On the i5 12400, when most users are now in almost 5 ghz territory. Going back to 4 ghz.... I'm well aware frequency is not everything but still it holds some psychological weight. I'm sure it is a great cpu though those non k versions always were.
So your P cores in an i5 are at least 20% worse than the P cores in an i9. Encouraging. Or those E cores are doing some hefty cheating along the way.
Either way, this is a very unusual stack of CPUs that warrants careful analysis. Each part is going to be radically different apparently. OR, the product segmentation is 100% artificial, but somehow, I have some doubts there ;)
Wait for proper benchmarks ...
Interesting numbers coming from that benchmark anyway, competition can only be good for the consumers.
It will be hard to realize a 2022 cpu doesn't overcome a 6700k from 2015 in 99% of the games.
Anyway, speculation might have set some expectations half a year ago.
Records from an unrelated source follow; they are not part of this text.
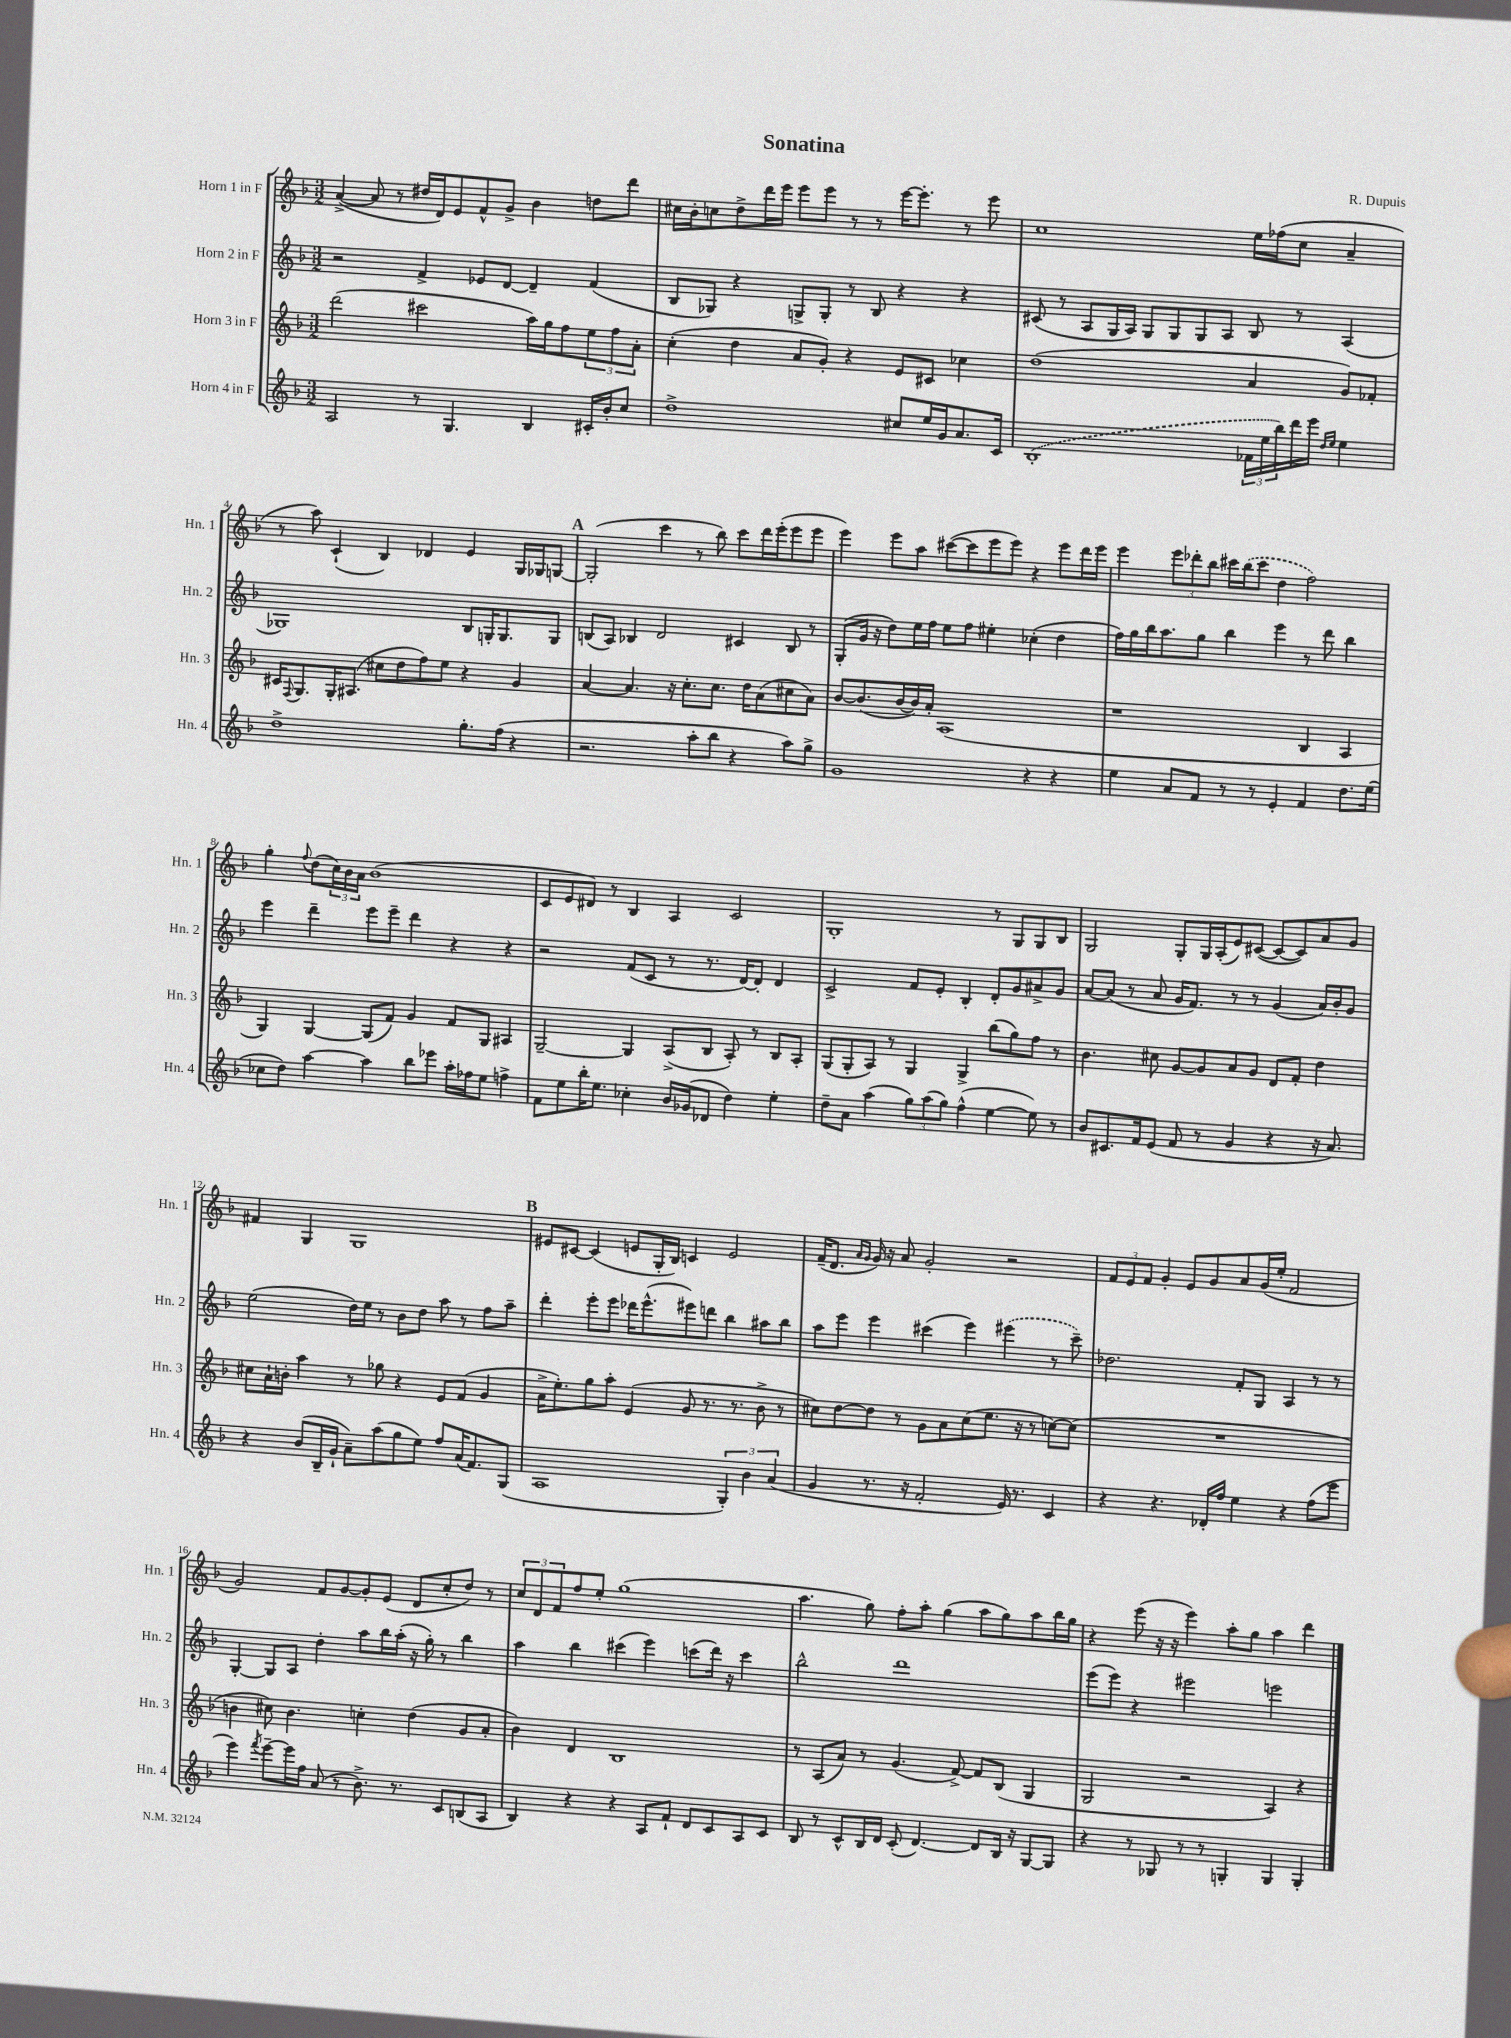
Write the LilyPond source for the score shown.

\header { title = "Sonatina" composer = "R. Dupuis" }
<<
\new StaffGroup <<
\new Staff = "s0" \with { instrumentName = "Horn 1 in F" shortInstrumentName = "Hn. 1" } {
    \clef treble \key f \major \numericTimeSignature \time 3/2
    a'4~->( a'8 r8 dis''16 d'16) e'8 f'8-^ g'8-> bes'4 d''8 d'''8 |
    cis''16 bes'16-. c''8 d''8-> d'''16 e'''16 e'''8 e'''8 r8 r8 e'''16~ e'''8.-. r8 e'''8 |
    c''1 e''16 fes''16( c''8 a'4-- |
    r8 a''8) c'4-!( bes4) des'4 e'4 g16 ges16 g8~ |
    \mark \markup { \bold "A" } g2-.( c'''4 r8 bes''8) c'''8 d'''16 e'''16-.( e'''8 e'''8 |
    e'''4) e'''8 a''8 cis'''8~( cis'''8 e'''8 e'''8) r4 e'''8 d'''16 e'''16 |
    e'''4 \tuplet 3/2 { e'''8 des'''8-. bes''8 } cis'''16 \once \slurDashed bes''16( cis'''8 d''4 f''2) |
    g''4-. \appoggiatura { f''8 } d''8( \tuplet 3/2 { c''16) bes'16 a'16 } bes'1( |
    c'8 e'8 dis'8) r8 bes4 a4 c'2 |
    g1-. r8 g8 g8 bes8 |
    g2 g8-. g16 a16-.( e'8) cis'8~( cis'8~ cis'8) a'8 g'8 |
    fis'4 g4 g1 |
    \mark \markup { \bold "B" } eis'8 cis'8~ cis'4( e'8 g16-. bes16) c'4 e'2 |
    f'16--( d'8. \grace { a'16 g'16 } g'16) r16 a'8 g'2-. r2 |
    \tuplet 3/2 { f'8 e'8 f'8 } g'4-. e'8 g'8 a'8 g'16( e''16-. f'2 |
    g'2) f'8 g'8~ g'8-. e'8( d'8 c''8-. d''8) r8 |
    \tuplet 3/2 { c''8 d'8 f'8 } f''8 e''8-. g''1( |
    a''4. g''8) f''8-. a''8-. g''4( a''8 g''8) a''8 bes''16 g''16 |
    r4 e'''8( r16 r16 e'''4) a''8-. g''8 a''4 d'''4 \bar "|." |
}
\new Staff = "s1" \with { instrumentName = "Horn 2 in F" shortInstrumentName = "Hn. 2" } {
    \clef treble \key f \major \numericTimeSignature \time 3/2
    r2 f'4-> ees'8 d'8~ d'4-- f'4( |
    bes8 ges8) r4 g8-> g8-. r8 bes8 r4 r4 |
    cis'8( r8 a8 g16 a16) g8 g8 g8 a8 bes8 r8 a4( |
    ges1) bes8 g16-. g8. g8 |
    \mark \markup { \bold "A" } b8( a8) bes4 d'2 cis'4 bes8 r8 |
    g8-.( g'16 r16 d''8) e''16 f''16 e''8 f''8 eis''4-. ces''4-.( d''4 |
    f''16) g''16 bes''16 a''8. g''8 bes''4 e'''4 r8 d'''8 bes''4 |
    e'''4 d'''4-- e'''8 e'''8-- d'''4 r4 r4 |
    r2 f'8( c'8 r8 r8. d'16~) d'8-. d'4 |
    c'2-> f'8 e'8-. bes4-. d'8-. g'8 ais'8-> g'8 |
    a'8~ a'8( r8 a'8 g'16 f'8.) r8 r8 g'4( a'16) bes'16-. g'8 |
    e''2( d''16) e''16 r8 bes'8 d''8 a''8 r8 f''8 a''8-- |
    \mark \markup { \bold "B" } d'''4-. e'''8-. e'''8 des'''16 e'''8.-^( eis'''8) d'''8 bes''4 ais''8 bes''8 |
    a''8 e'''8 e'''4 cis'''4( e'''4) \once \slurDashed eis'''4( r8 cis'''8--) |
    des''2. f'8-. g8 a4 r8 r8 |
    g4~-. g8 a8 d''4-. a''8 bes''16 a''16-.( r16 g''16-.) r8 bes''4 |
    a''4 bes''4 cis'''4( e'''4) c'''8( d'''16) r16 c'''4 |
    bes''2-^ d'''1 |
    e'''8( e'''8) r4 eis'''2 e'''2 \bar "|." |
}
\new Staff = "s2" \with { instrumentName = "Horn 3 in F" shortInstrumentName = "Hn. 3" } {
    \clef treble \key f \major \numericTimeSignature \time 3/2
    d'''2( cis'''2 a''16) g''16 f''8 \tuplet 3/2 { e''8 f''8 a'8-. } |
    c''4-.( d''4 a'8 g'8-.) r4 e'8 cis'8 ces''4 |
    d''1( a'4 g'8) fes'8-. |
    cis'16 \appoggiatura { f8 } g8. g16-. ais8.( cis''8 d''8 f''8) e''8 r4 g'4 |
    \mark \markup { \bold "A" } a'4~ a'4. r16 c''8.-. c''8. d''16 a'8( cis''8 a'8) |
    bes'8~ bes'8.( bes'16~ bes'16) a'16-. a1( |
    r1 bes4 a4 |
    g4) g4~ g8( f'8) g'4 f'8 g8 ais4 |
    g2~-- g4 a8->( bes8 a8-.) r8 bes8 a8-. |
    g8( g8-. a8) r8 g4 g4-> bes''8( g''8) f''8 r8 |
    bes'4. cis''8 g'8~ g'8 a'8 g'8 d'8 f'8-. d''4 |
    cis''8 a'16-! b'16-. a''4 r8 ges''8 r4 e'8 f'8( g'4 |
    \mark \markup { \bold "B" } a'16-> e''8.-.) g''8 a''8-. e'4( g'8 r8. r8. bes'8-> r8 |
    cis''8) d''8~ d''8 r8 g'8 a'8 cis''8( e''8. r16 r8 c''8~) c''8( |
    R1. |
    b'4 cis''8) b'4. c''4-. d''4( g'8 a'8-. |
    bes'4) d'4 bes1 |
    r8 a8( a'8) r8 g'4.( f'8~->) f'8 bes8( g4 |
    g2 r2 a4) r4 \bar "|." |
}
\new Staff = "s3" \with { instrumentName = "Horn 4 in F" shortInstrumentName = "Hn. 4" } {
    \clef treble \key f \major \numericTimeSignature \time 3/2
    a2 r8 g4. bes4 cis'16-. bes'16-. c''8 |
    d''1-> cis''8 e''16 g'16 a'8. c'16 |
    \once \slurDashed bes1-.( \tuplet 3/2 { fes'16 e''16 bes''16) } d'''16 e'''16 \grace { d''16 e''16 } e''4 |
    d''1-> g''8.-. f''16( r4 |
    \mark \markup { \bold "A" } r2. a''8-. bes''8 r4 a''8) g''8-> |
    g'1 r4 r4 |
    e''4 a'8 f'8 r8 r8 e'4-. f'4 d''8. e''16( |
    ces''8 d''8) a''4~ a''4 bes''8 ees'''8 a''16-. fes''16 e''8 f''4-> |
    f'8 e''8 bes''16-. e''8. ces''4-. bes'16 ges'16( des'8 d''4) e''4-. |
    d''8-- a'8 a''4( \tuplet 3/2 { g''8) a''8( g''8) } f''4-^( e''4~ e''8) r8 |
    bes'8 cis'8. f'16 e'8( f'8 r8 g'4 r4 r16 a'8.) |
    r4 bes'8( bes16-- g'16-! a'8--) a''8( g''8 e''8) f''8 a'16( f'8.) g8( |
    \mark \markup { \bold "B" } a1 \tuplet 3/2 { g4-.) bes'4 a'4( } |
    g'4 r8. r16 f'2-. e'16) r8. c'4 |
    r4 r4. des'16-. f''16 e''4 r4 f''8( e'''8 |
    e'''4) \acciaccatura { f'''8 } e'''8~-- e'''16 f''16 a'8( r8 bes'8.->) r8. c'8 b8( a8 |
    bes4) r4 r4 a8 f'8-! d'8 c'8 a8 c'8 |
    bes8 r8 c'8-^ bes16 d'16 c'8-.( d'4.~) d'8 bes16 r16 g8~ g8 |
    r4 r8 ges8 r8 r8 g4-. g4 g4-. \bar "|." |
}
>>
>>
Today, we just have to wait for 3 more weeks and read the reviews. Speculating is pretty pointless at this point.
That being said, I think it would have been in all our interests with respect to preserving competition in the long term, if AMD had another 3-5 years of dominance in order to increase market penetration (especially in the most lucrative x86 markets, mobile, though I'm sure Intel used their influence to ensure AMD didn't have access to the top tier models for laptops until the last year or so, and enterprise where I'm sure Intel sold chips at cost to hinder AMD's access), annual revenue and to build up their financial reserves. "Enthusiasts" are so fickle (and many probably even never tried AMD despite being the better product due to their.... Loyalties) that I'm sure just two consecutive generations of AMD not outperforming Intel by 15%+ could easily rollback any gains... And if AMD is just on par or even slightly behind, it'd be even worse. I don't think people realize how crucial the last few years and next 3-5 years are for ensuring that AMD remains a viable competitor in the x86 market... If things go bad, I could easily see AMD retreating from consumer x86, focusing on semi-custom, trimming the fat and calling it a day all in the interest of ensuring profitability.
All I'm saying is, I think it's a lot easier than people imagine for us to slide right back into the early to mid-2010s of complete innovative stagnation, 4% gen-over-gen performance increases, and unjustifiably high prices for mid to top tier CPUs... As Intel has proven in the past that they'll immediately slam the brakes on progress unless a proverbial gun is pressed against their head.
Only Intel can find a way to make their new Core i5 processors even slower at iGPU than it's old HD 630!
[personal opinion space]
also a locked 12400 beating a 5600X on price perf value? well if the gap is in double digit and noticeable in daily usage ... yeah sure ...
5600 is ~230$ for me atm 5600X is ~285$ given a choice even a 5600G would be just as good as that 12400 if IGP is needed at ~275$
(obviously given that i have an AM4 board, if i still had my 6600K and would need, indeed, a total platform overhaul, i might have thought differently, but then AM5 and next Ryzen is also on the way ... )
although i reckon the score is quite impressive against my 3600 (stock, got free but value paid by the generous donator was 185 chf ) MC 3412/SC 478 (again i wonder if it would translate with a huge gape in my daily use)
nonetheless i am glad Intel is not sitting on their thumbs ... but i kinda find their current attitude childish (not referencing leak, but rather their PR )
i think it was enginering sample but "golden chips" will able give for everyday work in windows with some aio 360 cooler about 800-900 points,, of course will not possible run all cores on 100%... but on that multicore software work i have 2990WX... )) old and unsupoorted from amd...
soo i see nearly all programs in my win run on max 1-2 cores,,,, more cores need only if you do x265.. AI go best on nvidia
thast why i go to intel....and some fast pcie-5 nvme
5600G vs 5600X is an interesting dynamic. In my experience the frequencies end up pretty much the same but where cache matters, 5600X is measurably faster. That includes games.
Edit: My 5600G Cinebench R20 results are 21-22% lower.